Letters responding to: How we’re all being seduced by the state, by Rob Lyons
In Lyons’ conclusion, he suggests that there are plenty of opportunities for the state to help kickstart the economy but he offers no explanation as to where the economic problems originate from.
As has occasionally been hinted at in other pieces on spiked, there has been no significant restructuring of the economy since the start of our current difficulties at the end of the postwar boom in the 1970s. It therefore would require something much more savage than state measures of ‘building roads to support innovation’ in order to restore conditions of profitability. And it is the historic legacy of a low level of profitability that is at the heart of Britain’s economic difficulties.
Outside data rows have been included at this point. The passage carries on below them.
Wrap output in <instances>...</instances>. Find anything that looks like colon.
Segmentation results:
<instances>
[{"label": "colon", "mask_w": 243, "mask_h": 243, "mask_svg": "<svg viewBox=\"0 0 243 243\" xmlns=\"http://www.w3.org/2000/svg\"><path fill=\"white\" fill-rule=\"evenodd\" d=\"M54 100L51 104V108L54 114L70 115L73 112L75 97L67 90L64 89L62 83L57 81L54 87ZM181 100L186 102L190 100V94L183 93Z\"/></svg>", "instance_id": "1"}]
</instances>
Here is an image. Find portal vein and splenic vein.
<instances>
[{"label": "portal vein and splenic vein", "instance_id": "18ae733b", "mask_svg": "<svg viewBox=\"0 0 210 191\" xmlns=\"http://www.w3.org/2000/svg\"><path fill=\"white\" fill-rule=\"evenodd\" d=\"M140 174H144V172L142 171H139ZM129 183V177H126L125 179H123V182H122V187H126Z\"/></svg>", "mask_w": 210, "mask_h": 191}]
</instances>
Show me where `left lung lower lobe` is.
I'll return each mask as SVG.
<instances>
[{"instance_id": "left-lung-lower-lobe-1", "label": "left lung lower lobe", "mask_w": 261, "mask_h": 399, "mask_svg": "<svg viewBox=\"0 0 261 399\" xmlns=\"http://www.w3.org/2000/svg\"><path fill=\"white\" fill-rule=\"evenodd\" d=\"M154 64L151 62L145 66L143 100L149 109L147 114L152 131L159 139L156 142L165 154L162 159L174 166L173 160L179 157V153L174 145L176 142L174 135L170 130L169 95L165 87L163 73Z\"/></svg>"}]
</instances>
If restoring conditions of profitability is the aim then it means allowing any struggling business to go under, increasing unemployment without too much of ‘a safety net for when people lose their jobs’ and to force down the real value wages and salaries of those still in work. The state can of course facilitate this process; it is not really withdrawing from the economy but it will certainly improve conditions for the businesses that survive the shakeout.
These are the classic measures of dealing with an economic crisis. If Lyons has a different set of ideas, don’t simply castigate Osborne for not providing measures that encourage ‘personal and commercial’ initiative, let’s hear them.
I’m of the belief that restoring conditions of profitability requires a sacrifice that is simply not in the interest of most people, either in the short term or the long term.